Despite suffering under the oppression of her husband and a disorganized household, G is not told to be a passive figure. On the other hand, he is described as an active figure against oppression. As G's form of 'resistance' against her husband's oppression, she truly expresses herself in the public sphere—through politics, fashion, gambling and finally infidelity. Although very 'unusual', G chose that path.

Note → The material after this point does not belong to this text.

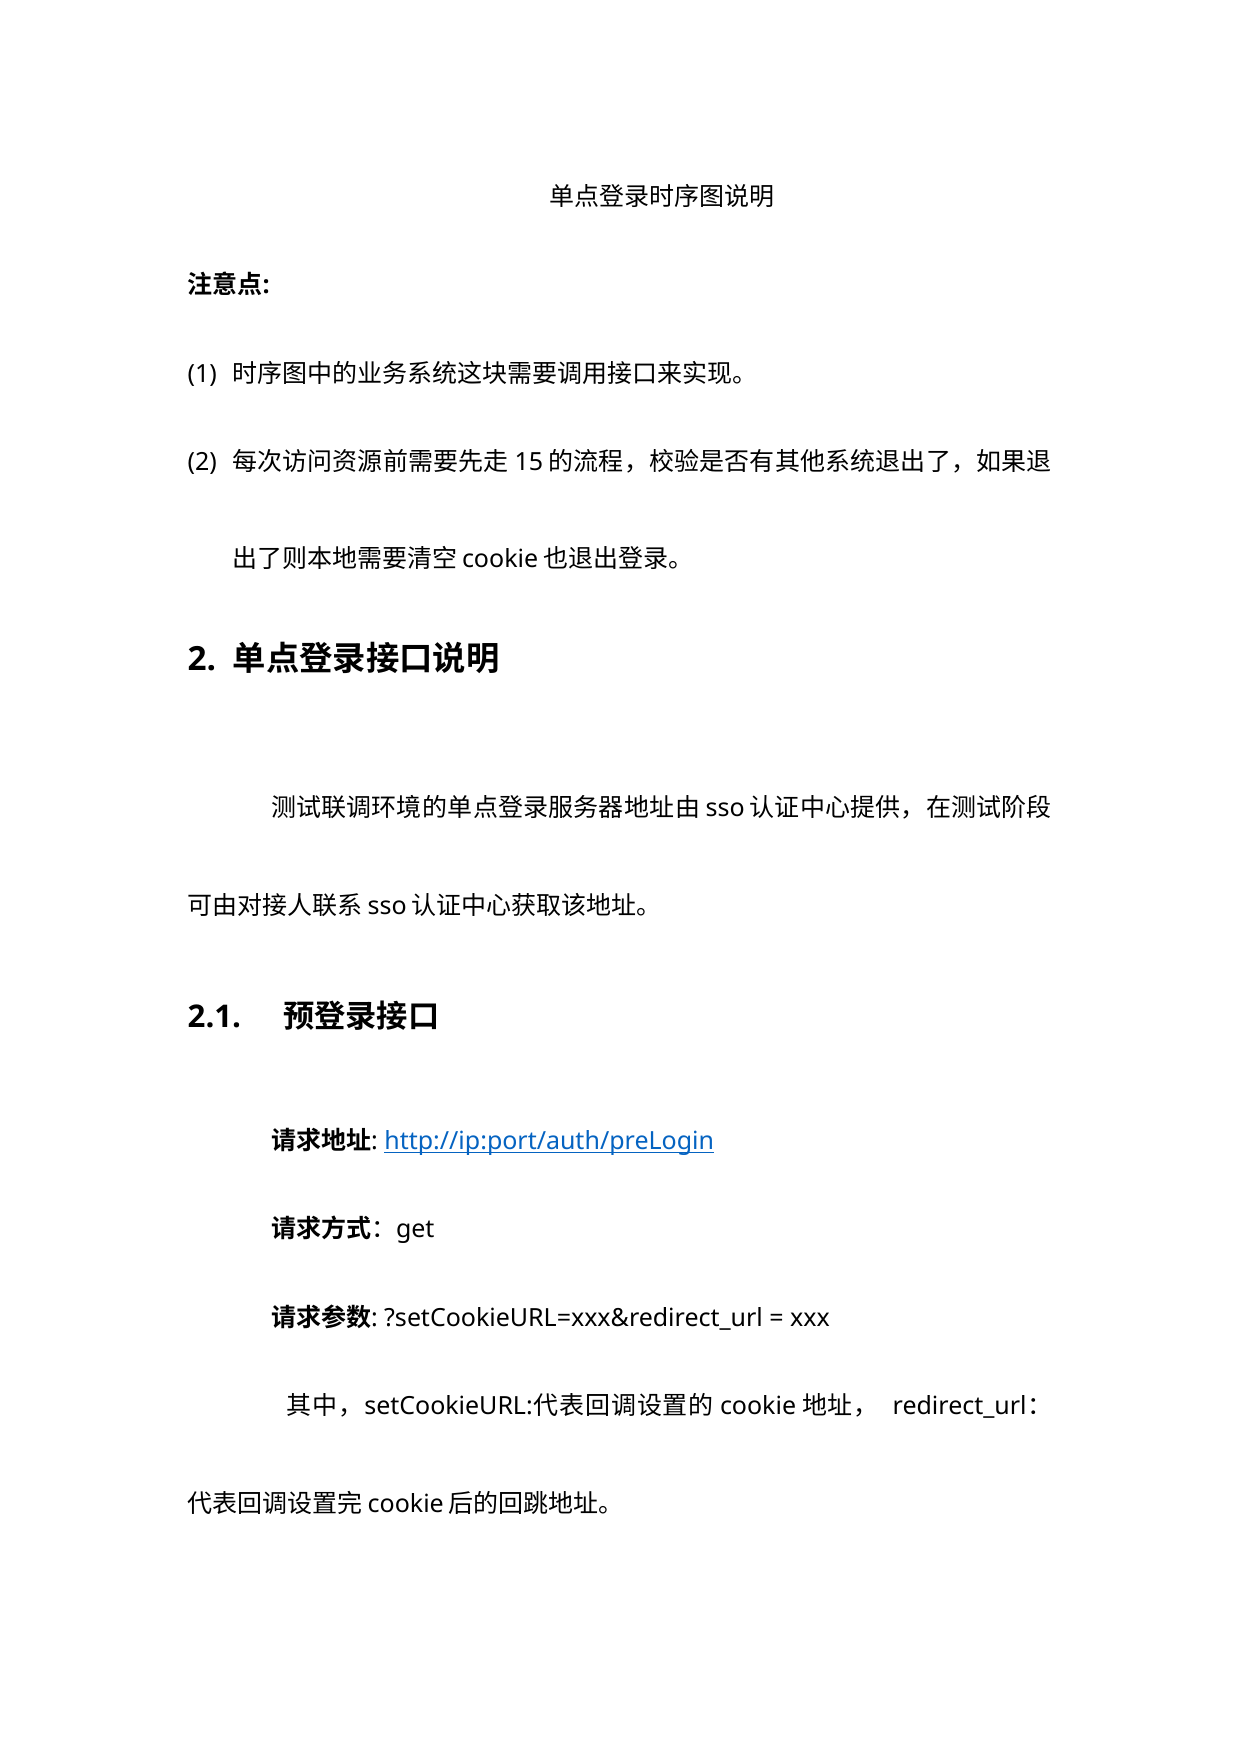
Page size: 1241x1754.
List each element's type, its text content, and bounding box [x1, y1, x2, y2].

One of the interesting scenes when G 'conspired' with Mr. Sheridan, the playwright and designer, to 'quirk' her husband through the play. Even before the play, for all the scandals that occurred in their household, William Cavendish was known as the only man in England who did not love his wife. Unfortunately, the oppression was not easy to beat by G until the end of The Duchess (2008). There is one scene that becomes a tragic symbol of the oppression: the scene where G gets drunk at a noble party after feeling helpless against his husband's oppression and accidentally crashes the table so that his wig burns. The scene concludes with her husband's order to the party maid to water the wig) his wife with wine, as an implicit symbol of social status as well as G's self-expression which was turned off and belittled by her husband—considering that wigs were one of the symbols of aristocratic social status at that time, with a deeper meaning for G.

Despite her unhappy marriage to her husband, G is a mother who loves her children very much. After repeated miscarriages and gave birth to two daughters to William G finally gave birth to a boy who becomes the heir and successor to his father's lineage as the 6 th Duke of Devonshire. G is also told to breastfeed his own baby, without a wet nurse (a servant who helps breastfeed babies, especially for nobles). When she was forced to end her romantic relationship with Charles Grey, she said, “ I cannot abandon my children(because William threatened to separate G from his children, never to see them again). The mother's love in G is also clearly depicted in the painful scene when she has to give her baby (Eliza), who was born from an affair with Charles Grey, to the Gray family to take care of—William who 'ordered' it, did not allow G to raise the child (how tragic , considering that G himself had raised the child of William's previous affair—whom G loved like his own).

The figure of G (Georgiana) in the film The Duchess (2008) represents aristocratic and upper-privileged women who apparently do not escape gender oppression even in their own households, women who experience sad and painful oppression from their own husbands. Without having to argue about the morality aspect of the chosen resistance path, the figure G represents women who are active against oppression, even though the oppression is very oppressive. The figure G also represents women who are fighting for a place in the public sphere, especially in the realm of activism and politics—to fight for better conditions for all. Representing women, who do not give up their voice, even though patriarchal culture is always considered second class.